In 2017, Gaskins spent time researching "The Black Photographers Annual," a four volume anthology published between 1973 and 1980.

== Books ==
- Gaskins, Bill (1997). "Good and Bad Hair"

== Selected essays ==
- “Anthony Barboza in Conversation with Bill Gaskins.” Nka: Journal of Contemporary African Art, vol. 2015, no. 37, Nov. 2015, pp. 16–27. EBSCOhost, https://doi.org/10.1215/10757163-3339827.
- Gaskins, Bill. “Sonya Clark.” New Art Examiner 24 (March 1997): 46.
- Gaskins, Bill. “Richard Hunt.” New Art Examiner, vol. 24, May 1997, pp. 50–51.

== Exhibitions ==
Gaskins photography has been included in several exhibitions.
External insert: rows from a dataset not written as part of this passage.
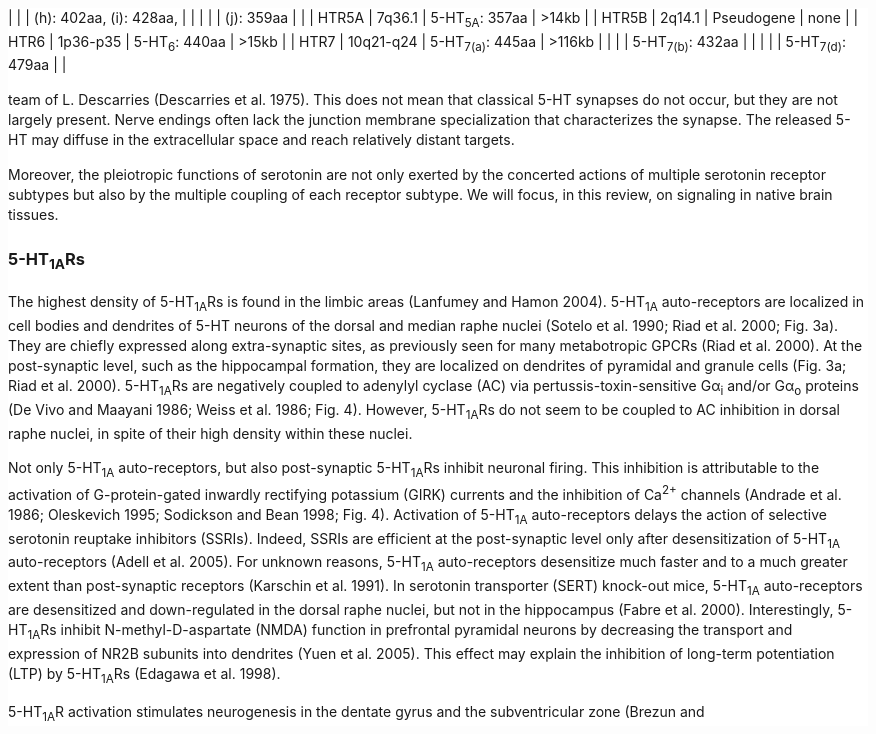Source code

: |            |                                                                               | (h): 402aa, (i): 428aa,          |         |
|            |                                                                               | (j): 359aa                       |         |
| HTR5A      | 7q36.1                                                                        | 5-HT<sub>5A</sub>: 357aa           | >14kb   |
| HTR5B      | 2q14.1                                                                        | Pseudogene                       | none    |
| HTR6       | 1p36-p35                                                                      | 5-HT<sub>6</sub>: 440aa            | >15kb   |
| HTR7       | 10q21-q24                                                                     | 5-HT<sub>7(a)</sub>: 445aa        | >116kb  |
|            |                                                                               | 5-HT<sub>7(b)</sub>: 432aa        |         |
|            |                                                                               | 5-HT<sub>7(d)</sub>: 479aa        |         |

team of L. Descarries (Descarries et al. 1975). This does not mean that classical 5-HT synapses do not occur, but they are not largely present. Nerve endings often lack the junction membrane specialization that characterizes the synapse. The released 5-HT may diffuse in the extracellular space and reach relatively distant targets.

Moreover, the pleiotropic functions of serotonin are not only exerted by the concerted actions of multiple serotonin receptor subtypes but also by the multiple coupling of each receptor subtype. We will focus, in this review, on signaling in native brain tissues.

### 5-HT<sub>1A</sub>Rs

The highest density of 5-HT<sub>1A</sub>Rs is found in the limbic areas (Lanfumey and Hamon 2004). 5-HT<sub>1A</sub> auto-receptors are localized in cell bodies and dendrites of 5-HT neurons of the dorsal and median raphe nuclei (Sotelo et al. 1990; Riad et al. 2000; Fig. 3a). They are chiefly expressed along extra-synaptic sites, as previously seen for many metabotropic GPCRs (Riad et al. 2000). At the post-synaptic level, such as the hippocampal formation, they are localized on dendrites of pyramidal and granule cells (Fig. 3a; Riad et al. 2000). 5-HT<sub>1A</sub>Rs are negatively coupled to adenylyl cyclase (AC) via pertussis-toxin-sensitive Gα<sub>i</sub> and/or Gα<sub>o</sub> proteins (De Vivo and Maayani 1986; Weiss et al. 1986; Fig. 4). However, 5-HT<sub>1A</sub>Rs do not seem to be coupled to AC inhibition in dorsal raphe nuclei, in spite of their high density within these nuclei.

Not only 5-HT<sub>1A</sub> auto-receptors, but also post-synaptic 5-HT<sub>1A</sub>Rs inhibit neuronal firing. This inhibition is attributable to the activation of G-protein-gated inwardly rectifying potassium (GIRK) currents and the inhibition of Ca<sup>2+</sup> channels (Andrade et al. 1986; Oleskevich 1995; Sodickson and Bean 1998; Fig. 4). Activation of 5-HT<sub>1A</sub> auto-receptors delays the action of selective serotonin reuptake inhibitors (SSRIs). Indeed, SSRIs are efficient at the post-synaptic level only after desensitization of 5-HT<sub>1A</sub> auto-receptors (Adell et al. 2005). For unknown reasons, 5-HT<sub>1A</sub> auto-receptors desensitize much faster and to a much greater extent than post-synaptic receptors (Karschin et al. 1991). In serotonin transporter (SERT) knock-out mice, 5-HT<sub>1A</sub> auto-receptors are desensitized and down-regulated in the dorsal raphe nuclei, but not in the hippocampus (Fabre et al. 2000). Interestingly, 5-HT<sub>1A</sub>Rs inhibit N-methyl-D-aspartate (NMDA) function in prefrontal pyramidal neurons by decreasing the transport and expression of NR2B subunits into dendrites (Yuen et al. 2005). This effect may explain the inhibition of long-term potentiation (LTP) by 5-HT<sub>1A</sub>Rs (Edagawa et al. 1998).

5-HT<sub>1A</sub>R activation stimulates neurogenesis in the dentate gyrus and the subventricular zone (Brezun and
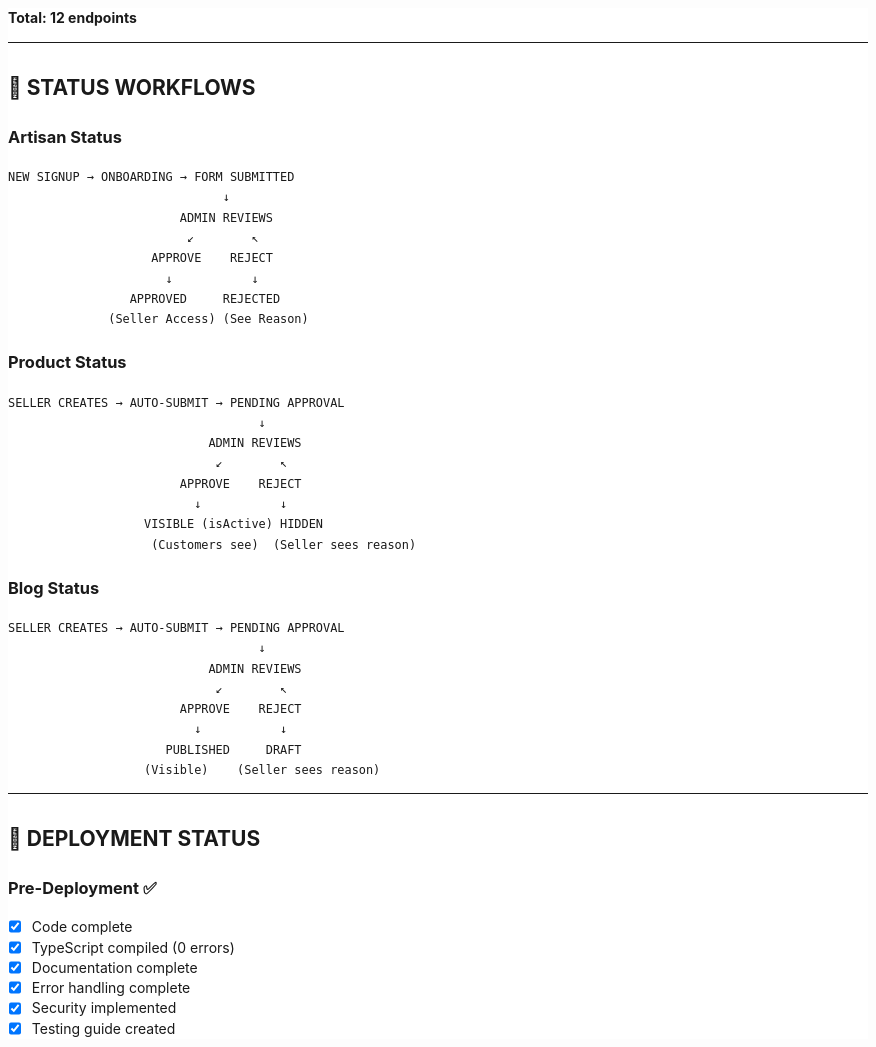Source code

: **Total: 12 endpoints**

---

## 🔄 STATUS WORKFLOWS

### Artisan Status
```
NEW SIGNUP → ONBOARDING → FORM SUBMITTED
                              ↓
                        ADMIN REVIEWS
                         ↙        ↖
                    APPROVE    REJECT
                      ↓           ↓
                 APPROVED     REJECTED
              (Seller Access) (See Reason)
```

### Product Status
```
SELLER CREATES → AUTO-SUBMIT → PENDING APPROVAL
                                   ↓
                            ADMIN REVIEWS
                             ↙        ↖
                        APPROVE    REJECT
                          ↓           ↓
                   VISIBLE (isActive) HIDDEN
                    (Customers see)  (Seller sees reason)
```

### Blog Status
```
SELLER CREATES → AUTO-SUBMIT → PENDING APPROVAL
                                   ↓
                            ADMIN REVIEWS
                             ↙        ↖
                        APPROVE    REJECT
                          ↓           ↓
                      PUBLISHED     DRAFT
                   (Visible)    (Seller sees reason)
```

---

## 🚀 DEPLOYMENT STATUS

### Pre-Deployment ✅
- [x] Code complete
- [x] TypeScript compiled (0 errors)
- [x] Documentation complete
- [x] Error handling complete
- [x] Security implemented
- [x] Testing guide created
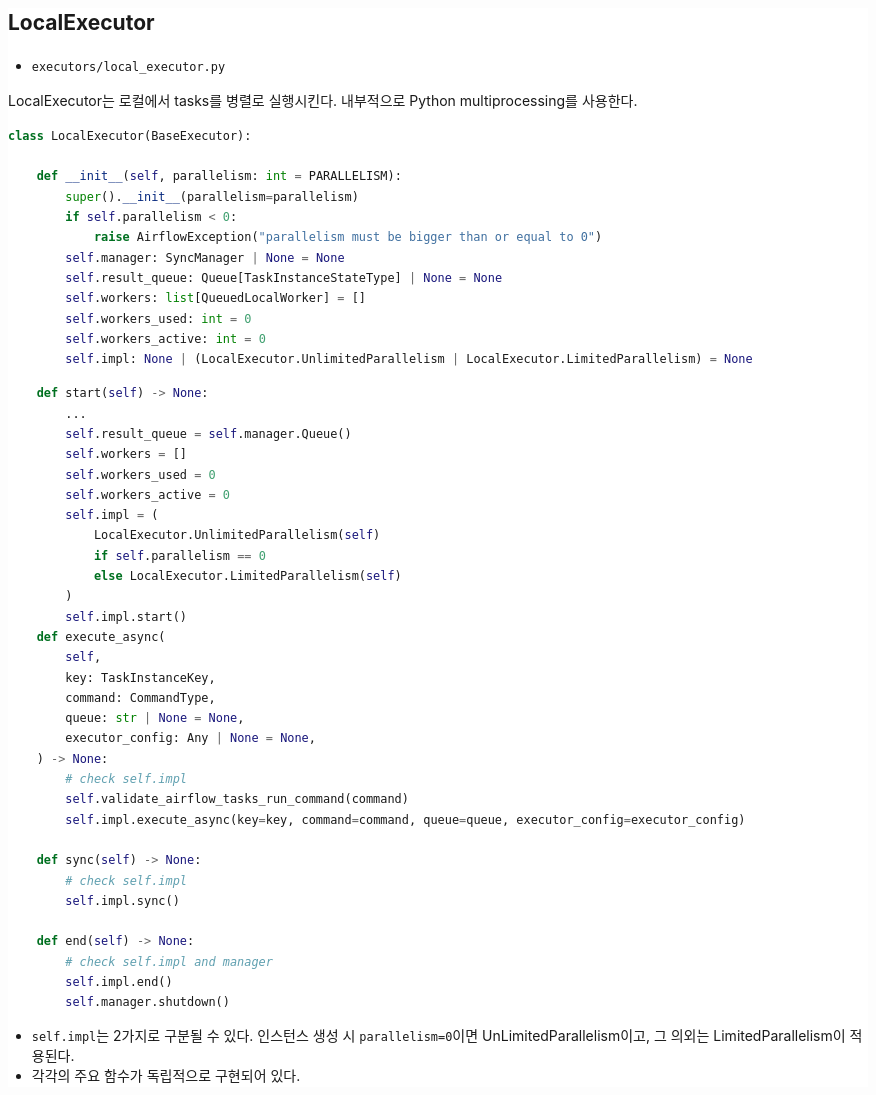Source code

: ## LocalExecutor
- `executors/local_executor.py`

LocalExecutor는 로컬에서 tasks를 병렬로 실행시킨다. 내부적으로 Python multiprocessing를 사용한다.
```python
class LocalExecutor(BaseExecutor):

    def __init__(self, parallelism: int = PARALLELISM):
        super().__init__(parallelism=parallelism)
        if self.parallelism < 0:
            raise AirflowException("parallelism must be bigger than or equal to 0")
        self.manager: SyncManager | None = None
        self.result_queue: Queue[TaskInstanceStateType] | None = None
        self.workers: list[QueuedLocalWorker] = []
        self.workers_used: int = 0
        self.workers_active: int = 0
        self.impl: None | (LocalExecutor.UnlimitedParallelism | LocalExecutor.LimitedParallelism) = None
```

```python
    def start(self) -> None:
        ...
        self.result_queue = self.manager.Queue()
        self.workers = []
        self.workers_used = 0
        self.workers_active = 0
        self.impl = (
            LocalExecutor.UnlimitedParallelism(self)
            if self.parallelism == 0
            else LocalExecutor.LimitedParallelism(self)
        )
        self.impl.start()
    def execute_async(
        self,
        key: TaskInstanceKey,
        command: CommandType,
        queue: str | None = None,
        executor_config: Any | None = None,
    ) -> None:
        # check self.impl
        self.validate_airflow_tasks_run_command(command)
        self.impl.execute_async(key=key, command=command, queue=queue, executor_config=executor_config)

    def sync(self) -> None:
        # check self.impl
        self.impl.sync()

    def end(self) -> None:
        # check self.impl and manager
        self.impl.end()
        self.manager.shutdown()
```
- `self.impl`는 2가지로 구분될 수 있다. 인스턴스 생성 시 `parallelism=0`이면 UnLimitedParallelism이고, 그 의외는 LimitedParallelism이 적용된다.
- 각각의 주요 함수가 독립적으로 구현되어 있다.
| Year | Title | Location | Notes |
|---|---|---|---|
| 2022 | A Picture Gallery of the Soul | Katherine E. Nash Gallery, University of Minnesota | Co-curators: Herman Milligan and Howard Oransky. 111 photographers including Gaskins (prints from The Cadillac Chronicles), Dawoud Bey, Rashid Johnson, Bobby Holland and Carrie Mae Weems. |
| 2022 | Black Mystery Month | Clifford Gallery, Colgate University, Hamilton, NY | Solo exhibit featured 30 photographs, each a black and white image of a figure that had an impact on African American culture in the United States. |
| 2016 | Framing Beauty: Intimate Visions | The Grunwald Gallery, Indiana University | Curator: Deborah Willis. Photographers included Gaskins, Omar Victor Diop, Kalup Linzy, Gordon Parks, Ji Yeo and others. ISBN 9780253026972 |
| 2012 | Wounding the Black Male: Photographs from Light Work Collection | Light Work, Syracuse, NY | Curators: Cassandra Jackson, Sarah Cunningham. Photographers included Gaskins, Hilton Braithwaite, Renee Cox, Willie Middlebrook, Clarissa Sligh, Hank Willis Thomas and others. |
| 2001 | Committed to the Image: Contemporary Black Photographers | Brooklyn Museum of Art | Exhibit featured works by 94 photographers including Gaskins, Anthony Barboza, Roland L. Freeman, Jeanne Moutoussamy-Ashe and others. ISBN 9780872731448 |
| 2000 | Reflections in Black: A History of Black Photographers 1840 to the Present | Smithsonian Museum, Washington, D.C. | Curator: Deborah Willis ISBN 9780393048803 |

==Collections==
- Sprint Corporation Art Collection. Acquired Exercising Benefits (2002), three triptychs surrounded by photographs of Sprint employees using the company's fitness center.